Debate Magazine

Killer Arguments Against LVT, Not (354)

Posted on the 19 February 2015 by Markwadsworth @Mark_Wadsworth

One genuine problem is that we LVTers argue and bicker between ourselves too much over relatively minor matters (while agreeing on the broader principles). I pointed out that in the grander scheme of things and at current price and rent levels, the site premium of most homes is in the range of 3% - 3.5% of its selling price.
Physiocrat: Why is it even necessary to think about selling prices at all? There is so much rental evidence on the property websites.
One of the things you will notice is that there is a "floor" to these rentals - for example, you will not find a three-bed semi to rent anywhere for less than around £500 pcm. As a first approximation, it could be assumed that the land value in these instances, which covers a substantial area of the scabbier parts of the UK, is zero.
This assumption also does away with the argument for homestead allowances and other complications - the allowance is built into the valuation on the basis that the land value is too small to measure or be worth collecting.

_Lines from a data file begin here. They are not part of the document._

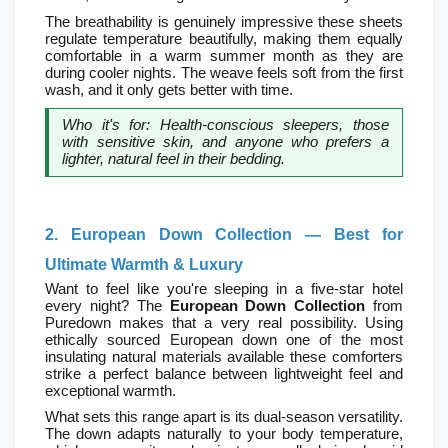
The breathability is genuinely impressive these sheets 
regulate temperature beautifully, making them equally 
comfortable in a warm summer month as they are 
during cooler nights. The weave feels soft from the first 
wash, and it only gets better with time.
Who it's for: Health-conscious sleepers, those 
with sensitive skin, and anyone who prefers a 
lighter, natural feel in their bedding.
2. European Down Collection — Best for 
Ultimate Warmth & Luxury
Want to feel like you're sleeping in a five-star hotel 
every night? The 
European Down Collection
 from 
Puredown makes that a very real possibility. Using 
ethically sourced European down one of the most 
insulating natural materials available these comforters 
strike a perfect balance between lightweight feel and 
exceptional warmth.
What sets this range apart is its dual-season versatility. 
The down adapts naturally to your body temperature,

In principle he is quite correct and I do not disagree (apart from the word 'scabbiest'), but let's look at the numbers:
The purist approach
A quick search on Zoopla tells us that you the rent for a three-bed semi in one of the cheapest areas (TS6) is indeed about £6,000 a year gross (£450 a month plus council tax).
Knock off £4,000 a year actual costs (amortisation of bricks and mortar, repairs, insurance etc) and the site premium here is about £2,000.
The rough and ready approach
Three-bed semis in TS6 sell for as little as £70,000 - £75,000.
£70,000 x 3.5% = £2,450 site premium.
I rest my case.
Clearly, there must be a few little houses in the most run-down streets in the areas with the lowest wages and highest unemployment where the site premium is zero or close to zero, but that's only a few thousand houses out of millions and not worth worrying about. Such houses sell for £20,000 or something, and 3.5% of not much is next to nothing. £700 a year is the marginal cost of pavement repairs, refuse collection and street lighting if nothing else.
The other point is that when somebody buys an existing home, what he is paying for is future profits i.e. gross rental value minus running costs i.e. the 'site premium'.
Therefore homes trade for a multiple of their site premium and that multiple is surprisingly similar for all homes except the bottom one or two percentiles and the top one or two per centiles. But who cares? You can't base a sensible tax system on outliers; you start in the middle and work outwards.